Collected data entries:

● ● ● ● ●

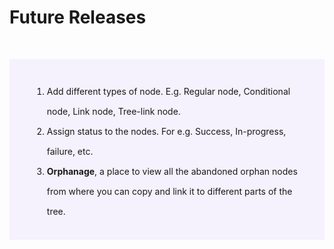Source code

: # Future Releases

<div class="future-releases" id="future-releases">
  <ol>
  <li>Add different types of node. E.g. Regular node, Conditional node, Link node, Tree-link node.
  </li>
  <li>Assign status to the nodes. For e.g. Success, In-progress, failure, etc.
  </li>
  <li><b>Orphanage</b>, a place to view all the abandoned orphan nodes from where you can copy and link it to different parts of the tree.
  </li>
  </ol>
</div>

<style>
  h2#future-releases {
    visibility: hidden;
  }

.future-releases {
  margin-top: 50px;
  background-color: rgba(180, 134, 255, 0.1);
  padding: 24px 30px 15px 24px;
  max-width: 880px;
}

ol {
  margin-top: 12px;
  margin-left: 12px;
}

ol li {
  line-height: 32px;
}
</style>
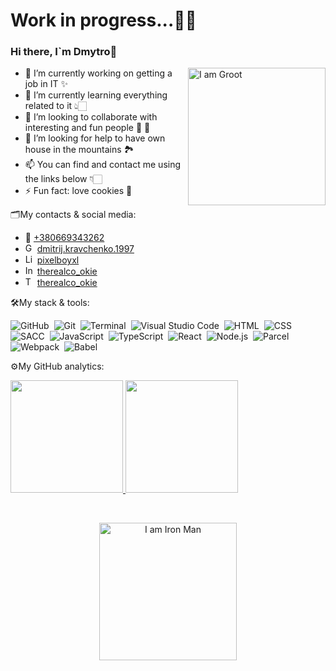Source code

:<h1>Work in progress...👨‍💻</h1>

### Hi there, I`m Dmytro👋

<img align="right" src="https://media.giphy.com/media/wTArR8ALlGJOg/giphy.gif" width="220" alt="I am Groot"/>

- 🔭 I’m currently working on getting a job in IT ✨
- 🌱 I’m currently learning everything related to it 👆🏻
- 👯 I’m looking to collaborate with interesting and fun people 🕺 💃
- 🤔 I’m looking for help to have own house in the mountains 🏞
- 📫 You can find and contact me using the links below 👇🏻
- ⚡ Fun fact: love cookies 🍪

🗂️My contacts & social media:
<ul>
  <li>
  📱 <a href="tel:+380669343262" target="_blank">+380669343262</a>
  </li>
  <li>
  <img alt="Gmail" width="15px" 
src="https://upload.wikimedia.org/wikipedia/commons/thumb/7/7e/Gmail_icon_%282020%29.svg/1280px-Gmail_icon_%282020%29.svg.png" /> 
<a href="mailto:dmitrij.kravchenko.1997@gmail.com" target="_blank">dmitrij.kravchenko.1997</a>
  </li>
  <li>
  <img alt="LinkedIn" width="15px" 
src="https://cdn-icons-png.flaticon.com/512/174/174857.png" /> 
<a href="https://www.linkedin.com/in/pixelboyxl" target="_blank">pixelboyxl</a>
  </li>
  <li>
  <img alt="Instagram" width="15px" 
src="https://upload.wikimedia.org/wikipedia/commons/thumb/a/a5/Instagram_icon.png/2048px-Instagram_icon.png" /> 
<a href="https://www.instagram.com/therealco_okie" target="_blank">therealco_okie</a>
  </li>
  <li>
  <img alt="Telegram" width="15px" 
src="https://upload.wikimedia.org/wikipedia/commons/thumb/8/82/Telegram_logo.svg/480px-Telegram_logo.svg.png" /> 
<a href="https://t.me/therealco_okie" target="_blank">therealco_okie</a>
  </li>
</ul>

🛠My stack & tools:

![GitHub](https://img.shields.io/badge/GitHub-181717?style=for-the-badge&logo=github&logoColor=white)&nbsp;
![Git](https://img.shields.io/badge/Git-F05032?style=for-the-badge&logo=git&logoColor=red&color=white)&nbsp;
![Terminal](https://img.shields.io/badge/Terminal-4D4D4D?style=for-the-badge&logo=windowsterminal&logoColor=white)&nbsp;
![Visual Studio Code](https://img.shields.io/badge/Visual_Studio_Code-007ACC?style=for-the-badge&logo=visual%20studio&logoColor=white)&nbsp;
![HTML](https://img.shields.io/badge/HTML-E34F26?style=for-the-badge&logo=html5&logoColor=white)&nbsp;
![CSS](https://img.shields.io/badge/CSS-1572B6?&style=for-the-badge&logo=css3&logoColor=white)&nbsp;
![SACC](https://img.shields.io/badge/SASS-CC6699?&style=for-the-badge&logo=css3&logoColor=white)&nbsp;
![JavaScript](https://img.shields.io/badge/JavaScript-F7DF1E?style=for-the-badge&logo=javascript&logoColor=black)&nbsp;
![TypeScript](https://img.shields.io/badge/TypeScript-007ACC?style=for-the-badge&logo=typescript&logoColor=white)&nbsp;
![React](https://img.shields.io/badge/React-20232A?style=for-the-badge&logo=react&logoColor=61DAFB)&nbsp;
![Node.js](https://img.shields.io/badge/Node.js-43853D?style=for-the-badge&logo=node.js&logoColor=white)&nbsp;
![Parcel](https://img.shields.io/badge/Parcel-F7901E?style=for-the-badge&logo=dropbox&logoColor=white)&nbsp;
![Webpack](https://img.shields.io/badge/Webpack-8DD6F9?style=for-the-badge&logo=webpack&logoColor=white)&nbsp;
![Babel](https://img.shields.io/badge/Babel-000000?style=for-the-badge&logo=babel&logoColor=F9DC3E)&nbsp;

⚙️My GitHub analytics:

<p>
<a href="https://github.com/pixelboyXL">
  <img height="180em" src="https://github-readme-stats-eight-theta.vercel.app/api?username=pixelboyXL&show_icons=true&theme=algolia&include_all_commits=true&count_private=true"/>
  <img height="180em" src="https://github-readme-stats-eight-theta.vercel.app/api/top-langs/?username=pixelboyXL&layout=compact&langs_count=8&theme=algolia"/>
</a>
</p>
</br>

<p align="center">
<img align="top" src="https://media.giphy.com/media/VFB3cJJne7b5m/giphy.gif" width="220" alt="I am Iron Man"/>
</p>

<!--

**pixelboyXL/pixelboyXL** is a ✨ _special_ ✨ repository because its `README.md` (this file) appears on your GitHub profile.

Here are some ideas to get you started:
- 💬 Ask me about ...
- 😄 Pronouns: ...

<img align="left" alt="GitHub" width="32px" 
src="https://cdn-icons-png.flaticon.com/512/1051/1051377.png" />

<img align="left" alt="Git" width="32px" 
src="https://raw.githubusercontent.com/github/explore/80688e429a7d4ef2fca1e82350fe8e3517d3494d/topics/git/git.png" />

<img align="left" alt="Terminal" width="32px" src="https://raw.githubusercontent.com/github/explore/80688e429a7d4ef2fca1e82350fe8e3517d3494d/topics/terminal/terminal.png" />

<img align="left" alt="Visual Studio Code" width="32px" 
src="https://raw.githubusercontent.com/github/explore/80688e429a7d4ef2fca1e82350fe8e3517d3494d/topics/visual-studio-code/visual-studio-code.png" />

<img align="left" alt="HTML5" width="32px" 
src="https://raw.githubusercontent.com/github/explore/80688e429a7d4ef2fca1e82350fe8e3517d3494d/topics/html/html.png" />

<img align="left" alt="CSS3" width="32px" 
src="https://raw.githubusercontent.com/github/explore/80688e429a7d4ef2fca1e82350fe8e3517d3494d/topics/css/css.png" />

<img align="left" alt="Sass" width="32px" 
src="https://raw.githubusercontent.com/github/explore/80688e429a7d4ef2fca1e82350fe8e3517d3494d/topics/sass/sass.png" />

<img align="left" alt="JavaScript" width="32px" src="https://raw.githubusercontent.com/github/explore/80688e429a7d4ef2fca1e82350fe8e3517d3494d/topics/javascript/javascript.png" />

<img align="left" alt="TypeScript" width="32px" src="https://raw.githubusercontent.com/github/explore/80688e429a7d4ef2fca1e82350fe8e3517d3494d/topics/typescript/typescript.png" />

<img align="left" alt="React" width="32px" 
src="https://raw.githubusercontent.com/github/explore/80688e429a7d4ef2fca1e82350fe8e3517d3494d/topics/react/react.png" />

<img align="left" alt="Node.js" width="32px" 
src="https://raw.githubusercontent.com/github/explore/80688e429a7d4ef2fca1e82350fe8e3517d3494d/topics/nodejs/nodejs.png" />

<img align="left" alt="Parcel" width="32px" 
src="https://parceljs.org/assets/og.png" />

<img align="left" alt="Webpack" width="32px" 
src="https://raw.githubusercontent.com/github/explore/80688e429a7d4ef2fca1e82350fe8e3517d3494d/topics/webpack/webpack.png" />

<img  alt="Babel" width="32px" 
src="https://raw.githubusercontent.com/github/explore/80688e429a7d4ef2fca1e82350fe8e3517d3494d/topics/babel/babel.png" />

-->

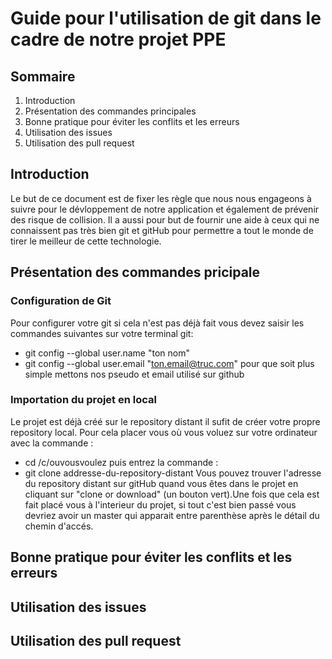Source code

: # Guide pour l'utilisation de git dans le cadre de notre projet PPE


## Sommaire
1. Introduction
2. Présentation des commandes principales
3. Bonne pratique pour éviter les conflits et les erreurs
4. Utilisation des issues
5. Utilisation des pull request

## Introduction

Le but de ce document est de fixer les règle que nous nous engageons à suivre pour le dévloppement de notre application et également de prévenir des risque de collision. Il a aussi pour but de fournir une aide à ceux qui ne connaissent pas très bien git et gitHub pour permettre a tout le monde de tirer le meilleur de cette technologie.

## Présentation des commandes pricipale

### Configuration de Git
Pour configurer votre git si cela n'est pas déjà fait vous devez saisir les commandes suivantes sur votre terminal git:
* git config --global user.name "ton nom"
* git config --global user.email "ton.email@truc.com"
pour que soit plus simple mettons nos pseudo et email utilisé sur github

### Importation du projet en local
Le projet est déjà créé sur le repository distant il sufit de créer votre propre repository local. Pour cela placer vous où vous voluez sur votre ordinateur avec la commande :
* cd /c/ouvousvoulez
puis entrez la commande :
* git clone addresse-du-repository-distant
Vous pouvez trouver l'adresse du repository distant sur gitHub quand vous êtes dans le projet en cliquant sur "clone or download" (un bouton vert).Une fois que cela est fait placé vous à l'interieur du projet, si tout c'est bien passé vous devriez avoir un master qui apparait entre parenthèse après le détail du chemin d'accés.



## Bonne pratique pour éviter les conflits et les erreurs

## Utilisation des issues

## Utilisation des pull request
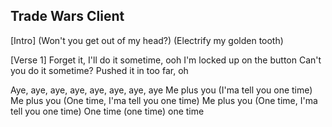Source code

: ## Trade Wars Client

[Intro]
(Won't you get out of my head?)
(Electrify my golden tooth)

[Verse 1]
Forget it, I'll do it sometime, ooh
I'm locked up on the button
Can't you do it sometime?
Pushed it in too far, oh

Aye, aye, aye, aye, aye, aye, aye, aye
Me plus you (I'ma tell you one time)
Me plus you (One time, I'ma tell you one time)
Me plus you (One time, I'ma tell you one time)
One time (one time) one time
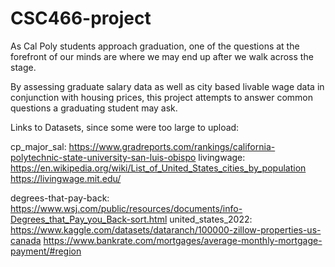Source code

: # CSC466-project

As Cal Poly students approach graduation, one of the questions at the forefront of our minds are where we may end up after we walk across the stage. 

By assessing graduate salary data as well as city based livable wage data in conjunction with housing prices, this project attempts to answer common questions a graduating student may ask.

Links to Datasets, since some were too large to upload:

cp_major_sal: https://www.gradreports.com/rankings/california-polytechnic-state-university-san-luis-obispo
livingwage:  https://en.wikipedia.org/wiki/List_of_United_States_cities_by_population
              https://livingwage.mit.edu/
              
degrees-that-pay-back: https://www.wsj.com/public/resources/documents/info-Degrees_that_Pay_you_Back-sort.html
united_states_2022: https://www.kaggle.com/datasets/dataranch/100000-zillow-properties-us-canada
                    https://www.bankrate.com/mortgages/average-monthly-mortgage-payment/#region

 
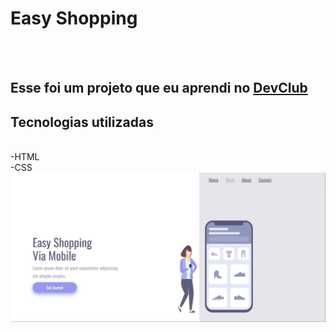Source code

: <h1>Easy Shopping </h1>
<br>
<br>
<h2>Esse foi um projeto que eu aprendi no <a href="https://rodolfomori.com.br/devclub">DevClub</a></h2>

<h2>Tecnologias utilizadas</h2>
<br>
   -HTML
   <br>
   -CSS

<img src="https://github.com/PauloSantos10/primeiro-projeto-responsivo/blob/main/img/desktop.png?raw=true">
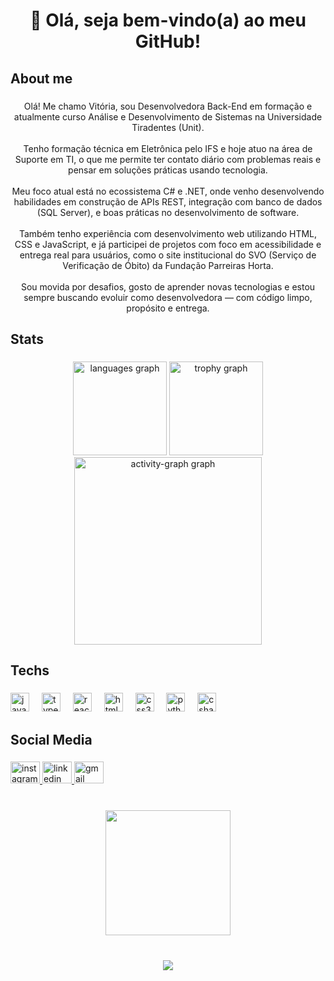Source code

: <h1 align="center">👋 Olá, seja bem-vindo(a) ao meu GitHub!</h1>

###

<h2 align="left">About me</h2>

###

<p align="center">Olá! Me chamo Vitória, sou Desenvolvedora Back-End em formação e atualmente curso Análise e Desenvolvimento de Sistemas na Universidade Tiradentes (Unit).<br><br>Tenho formação técnica em Eletrônica pelo IFS e hoje atuo na área de Suporte em TI, o que me permite ter contato diário com problemas reais e pensar em soluções práticas usando tecnologia.<br><br>Meu foco atual está no ecossistema C# e .NET, onde venho desenvolvendo habilidades em construção de APIs REST, integração com banco de dados (SQL Server), e boas práticas no desenvolvimento de software.<br><br>Também tenho experiência com desenvolvimento web utilizando HTML, CSS e JavaScript, e já participei de projetos com foco em acessibilidade e entrega real para usuários, como o site institucional do SVO (Serviço de Verificação de Óbito) da Fundação Parreiras Horta.<br><br>Sou movida por desafios, gosto de aprender novas tecnologias e estou sempre buscando evoluir como desenvolvedora — com código limpo, propósito e entrega.</p>

###

<h2 align="left">Stats</h2>

###

<div align="center">
  <img src="https://github-readme-stats.vercel.app/api/top-langs?username=VitoriaMaira&locale=en&hide_title=false&layout=compact&card_width=320&langs_count=5&theme=nightowl&hide_border=false&order=2" height="150" alt="languages graph"  />
  <img src="https://github-profile-trophy.vercel.app?username=VitoriaMaira&theme=dracula&column=-1&row=1&margin-w=8&margin-h=8&no-bg=false&no-frame=false&order=4" height="150" alt="trophy graph"  />
  <img src="https://github-readme-activity-graph.vercel.app/graph?username=VitoriaMaira&radius=16&theme=react&area=true&order=5" height="300" alt="activity-graph graph"  />
</div>

###

<h2 align="left">Techs</h2>

###

<div align="left">
  <img src="https://cdn.jsdelivr.net/gh/devicons/devicon/icons/javascript/javascript-original.svg" height="30" alt="javascript logo"  />
  <img width="12" />
  <img src="https://cdn.jsdelivr.net/gh/devicons/devicon/icons/typescript/typescript-original.svg" height="30" alt="typescript logo"  />
  <img width="12" />
  <img src="https://cdn.jsdelivr.net/gh/devicons/devicon/icons/react/react-original.svg" height="30" alt="react logo"  />
  <img width="12" />
  <img src="https://cdn.jsdelivr.net/gh/devicons/devicon/icons/html5/html5-original.svg" height="30" alt="html5 logo"  />
  <img width="12" />
  <img src="https://cdn.jsdelivr.net/gh/devicons/devicon/icons/css3/css3-original.svg" height="30" alt="css3 logo"  />
  <img width="12" />
  <img src="https://cdn.jsdelivr.net/gh/devicons/devicon/icons/python/python-original.svg" height="30" alt="python logo"  />
  <img width="12" />
  <img src="https://cdn.jsdelivr.net/gh/devicons/devicon/icons/csharp/csharp-original.svg" height="30" alt="csharp logo"  />
</div>

###

<h2 align="left">Social Media</h2>

###

<div align="left">
  <a href="https://www.instagram.com/maira.ribeiros/" target="_blank">
    <img src="https://raw.githubusercontent.com/maurodesouza/profile-readme-generator/master/src/assets/icons/social/instagram/default.svg" width="47" height="35" alt="instagram logo"  />
  </a>
  <a href="www.linkedin.com/in/vitoriamaira" target="_blank">
    <img src="https://raw.githubusercontent.com/maurodesouza/profile-readme-generator/master/src/assets/icons/social/linkedin/default.svg" width="47" height="35" alt="linkedin logo"  />
  </a>
  <a href="https://criarmeulink.com.br/u/1752674766" target="_blank">
    <img src="https://raw.githubusercontent.com/maurodesouza/profile-readme-generator/master/src/assets/icons/social/gmail/default.svg" width="47" height="35" alt="gmail logo"  />
  </a>
</div>

###

<br clear="both">

<div align="center">
  <img height="200" src="https://media1.tenor.com/m/r0IkdG_U8NkAAAAC/kirakira.gif"  />
</div>

###

<br clear="both">

<div align="center">
  <img src="https://visitor-badge.laobi.icu/badge?page_id=VitoriaMaira.VitoriaMaira&left_color=purple&right_color=aqua&left_text=visitas"  />
</div>

###
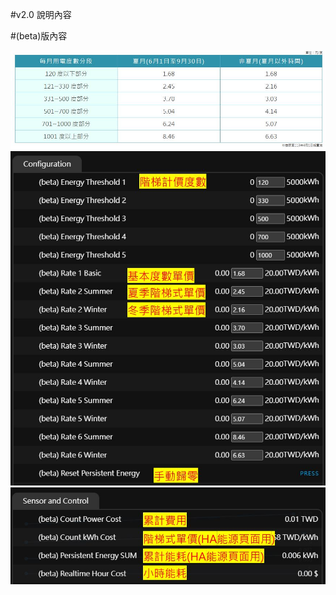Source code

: #v2.0 說明內容


#(beta)版內容

![Mosquitto_broker](/PM_20/PM_20_v2/image/20250519_16.JPG)
![Mosquitto_broker](/PM_20/PM_20_v2/image/20250519_17.JPG)
![Mosquitto_broker](/PM_20/PM_20_v2/image/20250519_18.JPG)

● ● ● ● ●

Activity: Please pull out each line from the entries above that contains the word "fait".

Result for this exercise:
Pour configurer votre git si cela n'est pas déjà fait vous devez saisir les commandes suivantes sur votre terminal git:
Vous pouvez trouver l'adresse du repository distant sur gitHub quand vous êtes dans le projet en cliquant sur "clone or download" (un bouton vert).Une fois que cela est fait placé vous à l'interieur du projet, si tout c'est bien passé vous devriez avoir un master qui apparait entre parenthèse après le détail du chemin d'accés.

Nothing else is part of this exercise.